A seven-year-old Australian boy who was declared dead of hypothermia has spoken about how he lived to tell the tale.
Julian Hohnen accompanied his father Maike and friend Stephen Jeacock on an overnight fishing trip off the Sunshine Coast in June.
All was going well until the anchor became tangled around the boat's propeller, pulling the rear of the vessel underwater.
Hohnen woke up in the middle of the night because his feet were wet, which he quickly realised was because the boat was sinking. The flares and life jackets had drifted away, leaving the trio with nothing in the way of floatation devices but two white buckets.
Jeacock managed to hold onto his phone and call emergency services, but poor weather conditions meant the group had to wait until 6am for a rescue helicopter.
Hohnen and his son clung to one of the buckets for six hours, grappling with both waves and the threat of sharks, which are common off the coast of Queensland.

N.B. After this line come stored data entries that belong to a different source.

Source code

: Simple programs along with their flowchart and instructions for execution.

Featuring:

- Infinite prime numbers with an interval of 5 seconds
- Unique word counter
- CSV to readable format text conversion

At first Julian comforted his distressed father, telling him "It will be alright dad". But after a while in the freezing water, the boy stopped talking and was struggling to breathe.
"He was in a very, very bad shape, and I thought it would have been minutes," Hohnen told Australian current affairs programme Sunday Night, before revealing that had his son died he would have joined him.
"[I thought] if he stops breathing, I just let the bucket go. I know if he goes, I'm going with him."
Julian was "within minutes of dying" when a rescue helicopter finally arrived, and things weren't looking good for the boy. Medics found he had no pulse and had been medically dead for almost four minutes.
Once he arrived at Queensland Children's Hospital he was placed in an induced coma, where he was expected to suffer brain damage if he survived at all.
Miraculously Julian woke up after 18 hours and has made a full recovery.
He told Sunday Night that when his classmates at school ask about his near-death experience, he tells them: "You can look on the news."